* [THE PROBLEM] Exact copy, no pictures: return all the records as they stand.

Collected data
+ + +

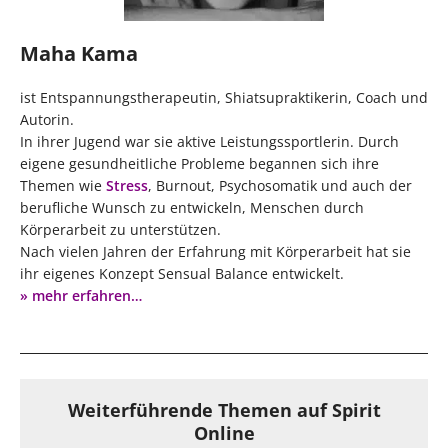
Maha Kama
ist Entspannungstherapeutin, Shiatsupraktikerin, Coach und
Autorin.
In ihrer Jugend war sie aktive Leistungssportlerin. Durch
eigene gesundheitliche Probleme begannen sich ihre
Themen wie
Stress
, Burnout, Psychosomatik und auch der
berufliche Wunsch zu entwickeln, Menschen durch
Körperarbeit zu unterstützen.
Nach vielen Jahren der Erfahrung mit Körperarbeit hat sie
ihr eigenes Konzept Sensual Balance entwickelt.
» mehr erfahren…
Weiterführende Themen auf Spirit
Online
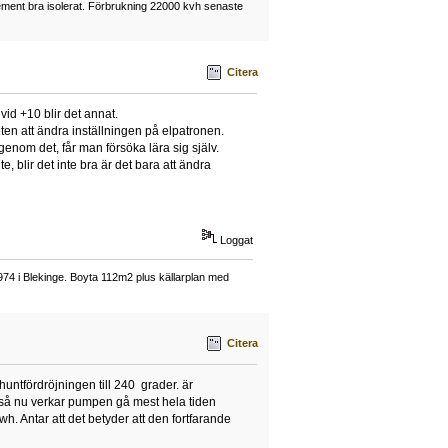
element bra isolerat. Förbrukning 22000 kvh senaste
Citera
id +10 blir det annat.
en att ändra inställningen på elpatronen.
genom det, får man försöka lära sig själv.
ite, blir det inte bra är det bara att ändra
Loggat
74 i Blekinge. Boyta 112m2 plus källarplan med
Citera
shuntfördröjningen till 240 grader. är
20 så nu verkar pumpen gå mest hela tiden
h. Antar att det betyder att den fortfarande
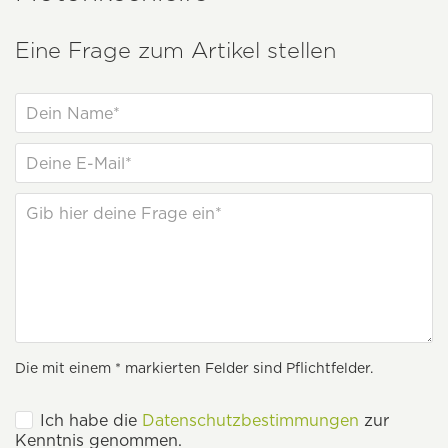
Eine Frage zum Artikel stellen
Die mit einem * markierten Felder sind Pflichtfelder.
Ich habe die
Datenschutzbestimmungen
zur
Kenntnis genommen.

+ + +

* [ANSWER TO THE EXERCISE]
Maha Kama
ist Entspannungstherapeutin, Shiatsupraktikerin, Coach und
Autorin.
In ihrer Jugend war sie aktive Leistungssportlerin. Durch
eigene gesundheitliche Probleme begannen sich ihre
Themen wie
Stress
, Burnout, Psychosomatik und auch der
berufliche Wunsch zu entwickeln, Menschen durch
Körperarbeit zu unterstützen.
Nach vielen Jahren der Erfahrung mit Körperarbeit hat sie
ihr eigenes Konzept Sensual Balance entwickelt.
» mehr erfahren…
Weiterführende Themen auf Spirit
Online
element bra isolerat. Förbrukning 22000 kvh senaste
Citera
id +10 blir det annat.
en att ändra inställningen på elpatronen.
genom det, får man försöka lära sig själv.
ite, blir det inte bra är det bara att ändra
Loggat
74 i Blekinge. Boyta 112m2 plus källarplan med
Citera
shuntfördröjningen till 240 grader. är
20 så nu verkar pumpen gå mest hela tiden
h. Antar att det betyder att den fortfarande
Eine Frage zum Artikel stellen
Die mit einem * markierten Felder sind Pflichtfelder.
Ich habe die
Datenschutzbestimmungen
zur
Kenntnis genommen.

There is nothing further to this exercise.